◆ Items from a dataset
______________________________
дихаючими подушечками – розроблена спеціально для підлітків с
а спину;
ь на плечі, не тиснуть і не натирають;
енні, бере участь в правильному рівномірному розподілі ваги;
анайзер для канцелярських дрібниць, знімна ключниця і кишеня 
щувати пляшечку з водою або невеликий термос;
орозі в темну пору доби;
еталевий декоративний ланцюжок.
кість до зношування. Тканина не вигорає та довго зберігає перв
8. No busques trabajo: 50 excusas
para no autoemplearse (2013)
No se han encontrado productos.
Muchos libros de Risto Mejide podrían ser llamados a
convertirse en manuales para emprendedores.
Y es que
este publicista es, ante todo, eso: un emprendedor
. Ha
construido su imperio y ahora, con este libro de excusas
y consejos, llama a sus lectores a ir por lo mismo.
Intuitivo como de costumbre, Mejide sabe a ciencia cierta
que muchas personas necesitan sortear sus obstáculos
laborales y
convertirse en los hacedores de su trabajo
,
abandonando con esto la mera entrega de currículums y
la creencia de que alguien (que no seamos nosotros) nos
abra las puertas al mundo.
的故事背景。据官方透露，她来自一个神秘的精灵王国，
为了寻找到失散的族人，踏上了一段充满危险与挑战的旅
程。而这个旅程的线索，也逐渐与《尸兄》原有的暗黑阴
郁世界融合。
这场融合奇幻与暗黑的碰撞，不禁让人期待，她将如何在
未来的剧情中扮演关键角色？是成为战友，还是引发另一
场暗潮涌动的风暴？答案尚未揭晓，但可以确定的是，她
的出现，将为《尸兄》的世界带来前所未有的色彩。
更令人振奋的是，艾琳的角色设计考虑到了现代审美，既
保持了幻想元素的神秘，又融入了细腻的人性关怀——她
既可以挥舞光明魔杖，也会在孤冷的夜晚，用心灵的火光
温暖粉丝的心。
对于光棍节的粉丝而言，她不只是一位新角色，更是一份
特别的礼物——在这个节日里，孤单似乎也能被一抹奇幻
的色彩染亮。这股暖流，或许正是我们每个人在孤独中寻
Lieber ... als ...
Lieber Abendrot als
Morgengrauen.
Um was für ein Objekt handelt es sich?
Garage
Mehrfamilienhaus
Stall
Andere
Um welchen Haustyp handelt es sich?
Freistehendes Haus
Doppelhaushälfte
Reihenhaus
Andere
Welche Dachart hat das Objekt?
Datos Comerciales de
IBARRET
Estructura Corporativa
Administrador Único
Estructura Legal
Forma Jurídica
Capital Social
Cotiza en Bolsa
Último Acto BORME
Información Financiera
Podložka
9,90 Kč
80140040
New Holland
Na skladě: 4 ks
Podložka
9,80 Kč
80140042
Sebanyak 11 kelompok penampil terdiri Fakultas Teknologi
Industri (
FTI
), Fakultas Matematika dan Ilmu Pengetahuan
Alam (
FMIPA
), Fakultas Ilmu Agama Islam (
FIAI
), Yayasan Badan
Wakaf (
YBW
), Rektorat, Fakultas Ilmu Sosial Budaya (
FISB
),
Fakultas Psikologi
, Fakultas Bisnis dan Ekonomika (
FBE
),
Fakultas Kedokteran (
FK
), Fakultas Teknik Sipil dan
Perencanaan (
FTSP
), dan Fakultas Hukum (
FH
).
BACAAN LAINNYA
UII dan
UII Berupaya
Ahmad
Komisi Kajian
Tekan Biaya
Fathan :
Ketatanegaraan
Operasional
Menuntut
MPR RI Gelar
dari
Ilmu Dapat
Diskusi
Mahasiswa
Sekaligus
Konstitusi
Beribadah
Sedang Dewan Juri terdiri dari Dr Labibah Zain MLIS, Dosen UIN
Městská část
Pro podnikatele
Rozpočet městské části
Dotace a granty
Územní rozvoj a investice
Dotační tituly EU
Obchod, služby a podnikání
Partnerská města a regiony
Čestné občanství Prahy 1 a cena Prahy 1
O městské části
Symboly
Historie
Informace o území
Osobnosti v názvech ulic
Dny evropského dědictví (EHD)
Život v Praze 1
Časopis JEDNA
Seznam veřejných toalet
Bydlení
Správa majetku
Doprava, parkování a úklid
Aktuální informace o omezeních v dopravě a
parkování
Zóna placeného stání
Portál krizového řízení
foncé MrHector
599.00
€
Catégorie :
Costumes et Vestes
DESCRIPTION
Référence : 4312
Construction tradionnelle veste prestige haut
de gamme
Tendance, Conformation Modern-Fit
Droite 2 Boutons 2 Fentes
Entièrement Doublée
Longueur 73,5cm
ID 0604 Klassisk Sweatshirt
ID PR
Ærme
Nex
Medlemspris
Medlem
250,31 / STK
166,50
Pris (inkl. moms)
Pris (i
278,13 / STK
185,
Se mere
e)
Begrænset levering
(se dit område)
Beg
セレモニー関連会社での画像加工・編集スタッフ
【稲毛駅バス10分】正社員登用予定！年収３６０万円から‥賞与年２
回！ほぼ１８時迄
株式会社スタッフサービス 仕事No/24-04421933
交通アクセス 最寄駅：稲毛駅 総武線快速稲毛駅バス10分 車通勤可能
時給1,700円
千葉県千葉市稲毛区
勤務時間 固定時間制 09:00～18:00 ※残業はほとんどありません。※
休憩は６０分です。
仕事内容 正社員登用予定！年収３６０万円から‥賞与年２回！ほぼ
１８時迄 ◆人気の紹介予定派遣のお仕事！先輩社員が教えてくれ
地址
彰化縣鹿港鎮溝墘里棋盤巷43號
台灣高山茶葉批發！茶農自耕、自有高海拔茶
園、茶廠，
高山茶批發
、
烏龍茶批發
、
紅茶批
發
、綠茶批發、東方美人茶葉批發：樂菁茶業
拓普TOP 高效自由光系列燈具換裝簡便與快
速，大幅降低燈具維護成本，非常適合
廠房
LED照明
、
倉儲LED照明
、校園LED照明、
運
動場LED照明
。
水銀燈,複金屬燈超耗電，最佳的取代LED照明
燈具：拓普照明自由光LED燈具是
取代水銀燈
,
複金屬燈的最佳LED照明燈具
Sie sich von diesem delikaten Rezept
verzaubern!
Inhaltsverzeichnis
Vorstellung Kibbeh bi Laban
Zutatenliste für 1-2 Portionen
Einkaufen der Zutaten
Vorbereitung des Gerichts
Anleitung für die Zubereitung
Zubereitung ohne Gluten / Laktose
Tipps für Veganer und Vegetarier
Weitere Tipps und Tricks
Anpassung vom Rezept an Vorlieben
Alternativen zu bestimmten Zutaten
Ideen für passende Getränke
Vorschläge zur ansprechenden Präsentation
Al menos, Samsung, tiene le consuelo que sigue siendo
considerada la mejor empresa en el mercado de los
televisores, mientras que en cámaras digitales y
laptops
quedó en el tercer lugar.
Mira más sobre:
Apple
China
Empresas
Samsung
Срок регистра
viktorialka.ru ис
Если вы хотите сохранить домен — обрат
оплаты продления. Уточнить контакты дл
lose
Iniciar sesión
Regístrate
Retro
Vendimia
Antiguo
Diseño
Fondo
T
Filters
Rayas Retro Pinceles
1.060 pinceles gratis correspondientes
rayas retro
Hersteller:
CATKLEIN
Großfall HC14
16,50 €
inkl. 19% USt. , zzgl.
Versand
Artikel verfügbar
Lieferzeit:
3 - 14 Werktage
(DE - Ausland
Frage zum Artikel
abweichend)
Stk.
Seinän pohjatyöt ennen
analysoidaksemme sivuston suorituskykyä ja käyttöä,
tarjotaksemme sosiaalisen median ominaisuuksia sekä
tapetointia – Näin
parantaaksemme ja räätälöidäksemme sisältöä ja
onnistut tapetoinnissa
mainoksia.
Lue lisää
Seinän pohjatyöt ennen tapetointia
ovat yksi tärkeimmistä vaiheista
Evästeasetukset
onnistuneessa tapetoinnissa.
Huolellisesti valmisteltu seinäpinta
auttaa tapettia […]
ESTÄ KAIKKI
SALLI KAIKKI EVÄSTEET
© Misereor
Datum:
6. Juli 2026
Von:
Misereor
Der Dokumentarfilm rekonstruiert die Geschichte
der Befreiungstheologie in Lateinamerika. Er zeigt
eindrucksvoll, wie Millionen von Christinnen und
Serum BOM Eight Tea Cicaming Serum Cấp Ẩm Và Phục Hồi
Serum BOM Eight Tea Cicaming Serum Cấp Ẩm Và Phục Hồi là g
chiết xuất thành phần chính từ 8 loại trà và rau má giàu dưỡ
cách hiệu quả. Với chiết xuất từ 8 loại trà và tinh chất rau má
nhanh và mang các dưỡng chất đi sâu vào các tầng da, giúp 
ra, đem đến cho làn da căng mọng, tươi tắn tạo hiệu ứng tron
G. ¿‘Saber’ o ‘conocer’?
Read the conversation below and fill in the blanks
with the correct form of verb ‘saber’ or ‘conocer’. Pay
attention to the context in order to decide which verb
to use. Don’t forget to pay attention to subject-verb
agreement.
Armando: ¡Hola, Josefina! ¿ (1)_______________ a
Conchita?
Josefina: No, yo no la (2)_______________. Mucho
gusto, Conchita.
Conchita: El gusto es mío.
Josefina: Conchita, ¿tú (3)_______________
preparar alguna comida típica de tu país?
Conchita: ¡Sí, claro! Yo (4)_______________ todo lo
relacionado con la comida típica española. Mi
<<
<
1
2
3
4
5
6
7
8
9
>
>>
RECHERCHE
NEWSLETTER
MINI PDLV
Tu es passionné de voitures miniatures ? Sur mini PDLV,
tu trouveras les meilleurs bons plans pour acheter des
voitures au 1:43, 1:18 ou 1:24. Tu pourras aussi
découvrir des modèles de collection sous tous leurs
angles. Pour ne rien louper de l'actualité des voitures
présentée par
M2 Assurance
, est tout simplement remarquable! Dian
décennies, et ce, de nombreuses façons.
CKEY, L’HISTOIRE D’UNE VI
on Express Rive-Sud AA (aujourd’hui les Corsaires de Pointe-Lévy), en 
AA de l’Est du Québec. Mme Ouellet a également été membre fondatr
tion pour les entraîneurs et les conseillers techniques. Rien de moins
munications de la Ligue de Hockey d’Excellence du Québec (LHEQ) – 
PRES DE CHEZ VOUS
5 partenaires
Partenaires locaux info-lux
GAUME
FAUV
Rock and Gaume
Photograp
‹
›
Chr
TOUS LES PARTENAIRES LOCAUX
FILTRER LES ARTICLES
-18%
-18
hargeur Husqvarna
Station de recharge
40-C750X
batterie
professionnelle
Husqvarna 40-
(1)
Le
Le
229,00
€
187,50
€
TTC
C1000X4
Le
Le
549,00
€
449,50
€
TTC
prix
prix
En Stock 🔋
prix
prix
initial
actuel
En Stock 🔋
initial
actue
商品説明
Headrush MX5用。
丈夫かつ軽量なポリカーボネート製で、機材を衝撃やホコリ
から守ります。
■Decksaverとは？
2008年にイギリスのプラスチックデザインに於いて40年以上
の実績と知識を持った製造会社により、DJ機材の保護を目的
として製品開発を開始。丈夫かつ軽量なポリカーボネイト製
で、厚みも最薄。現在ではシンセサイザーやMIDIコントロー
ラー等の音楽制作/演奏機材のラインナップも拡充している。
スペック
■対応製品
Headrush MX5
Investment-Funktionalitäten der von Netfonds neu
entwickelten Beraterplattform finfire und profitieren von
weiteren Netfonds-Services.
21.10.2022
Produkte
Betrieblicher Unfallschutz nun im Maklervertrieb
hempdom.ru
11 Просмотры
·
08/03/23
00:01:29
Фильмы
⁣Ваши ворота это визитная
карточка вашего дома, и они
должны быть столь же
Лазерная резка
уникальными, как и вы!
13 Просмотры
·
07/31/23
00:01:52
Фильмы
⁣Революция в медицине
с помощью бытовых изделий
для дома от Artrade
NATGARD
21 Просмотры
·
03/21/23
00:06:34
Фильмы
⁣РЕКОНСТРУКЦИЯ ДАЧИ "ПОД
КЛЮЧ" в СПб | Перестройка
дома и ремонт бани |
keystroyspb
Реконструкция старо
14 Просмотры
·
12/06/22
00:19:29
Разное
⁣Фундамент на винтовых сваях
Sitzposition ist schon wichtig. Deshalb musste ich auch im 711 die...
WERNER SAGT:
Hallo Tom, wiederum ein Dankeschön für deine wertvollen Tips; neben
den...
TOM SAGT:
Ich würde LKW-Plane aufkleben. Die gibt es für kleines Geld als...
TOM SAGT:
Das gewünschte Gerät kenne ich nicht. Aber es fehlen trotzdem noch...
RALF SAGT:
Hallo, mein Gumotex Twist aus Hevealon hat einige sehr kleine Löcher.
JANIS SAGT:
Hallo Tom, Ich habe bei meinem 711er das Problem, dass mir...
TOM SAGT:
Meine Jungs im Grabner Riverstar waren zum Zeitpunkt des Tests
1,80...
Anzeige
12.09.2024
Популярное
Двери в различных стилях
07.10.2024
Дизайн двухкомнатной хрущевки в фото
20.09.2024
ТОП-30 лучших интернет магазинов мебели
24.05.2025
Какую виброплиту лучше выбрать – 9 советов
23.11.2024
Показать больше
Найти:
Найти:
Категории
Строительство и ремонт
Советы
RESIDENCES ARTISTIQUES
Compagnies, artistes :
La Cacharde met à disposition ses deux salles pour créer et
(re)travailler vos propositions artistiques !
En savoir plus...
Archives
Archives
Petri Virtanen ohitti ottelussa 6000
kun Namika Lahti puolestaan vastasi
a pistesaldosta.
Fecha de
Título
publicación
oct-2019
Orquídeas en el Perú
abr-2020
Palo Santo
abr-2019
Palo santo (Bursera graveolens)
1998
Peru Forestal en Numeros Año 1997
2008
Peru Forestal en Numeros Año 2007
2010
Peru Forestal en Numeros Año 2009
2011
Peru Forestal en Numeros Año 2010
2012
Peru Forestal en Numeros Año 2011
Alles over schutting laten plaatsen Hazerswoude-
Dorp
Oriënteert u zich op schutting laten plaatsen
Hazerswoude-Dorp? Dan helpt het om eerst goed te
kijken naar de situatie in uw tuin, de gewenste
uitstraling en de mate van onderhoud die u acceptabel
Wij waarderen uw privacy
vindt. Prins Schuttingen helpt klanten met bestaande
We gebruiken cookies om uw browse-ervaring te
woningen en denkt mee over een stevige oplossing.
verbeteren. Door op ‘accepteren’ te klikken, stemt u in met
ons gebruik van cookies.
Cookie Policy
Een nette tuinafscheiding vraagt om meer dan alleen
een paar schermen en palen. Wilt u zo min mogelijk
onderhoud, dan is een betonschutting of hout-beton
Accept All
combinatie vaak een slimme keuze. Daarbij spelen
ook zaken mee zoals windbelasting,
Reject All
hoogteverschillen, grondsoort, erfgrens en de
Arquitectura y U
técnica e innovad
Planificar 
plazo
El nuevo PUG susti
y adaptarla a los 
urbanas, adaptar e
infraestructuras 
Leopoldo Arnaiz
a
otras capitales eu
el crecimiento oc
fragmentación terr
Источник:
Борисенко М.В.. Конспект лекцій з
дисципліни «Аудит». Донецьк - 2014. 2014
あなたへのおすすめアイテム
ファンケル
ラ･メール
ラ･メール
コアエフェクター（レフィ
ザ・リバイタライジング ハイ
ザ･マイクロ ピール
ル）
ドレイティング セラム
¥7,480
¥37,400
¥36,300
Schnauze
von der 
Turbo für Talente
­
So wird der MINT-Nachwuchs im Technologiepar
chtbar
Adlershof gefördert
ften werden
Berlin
______________________________
◆ WORK ITEM
Your answer should consist only of the lines above between the line holding "Peru Forestal en Numeros Año 2007" and the line holding "kijken naar de", inclusive, each transcribed exactly.

◆ SOLVED PROBLEM
Peru Forestal en Numeros Año 2007
2010
Peru Forestal en Numeros Año 2009
2011
Peru Forestal en Numeros Año 2010
2012
Peru Forestal en Numeros Año 2011
Alles over schutting laten plaatsen Hazerswoude-
Dorp
Oriënteert u zich op schutting laten plaatsen
Hazerswoude-Dorp? Dan helpt het om eerst goed te
kijken naar de situatie in uw tuin, de gewenste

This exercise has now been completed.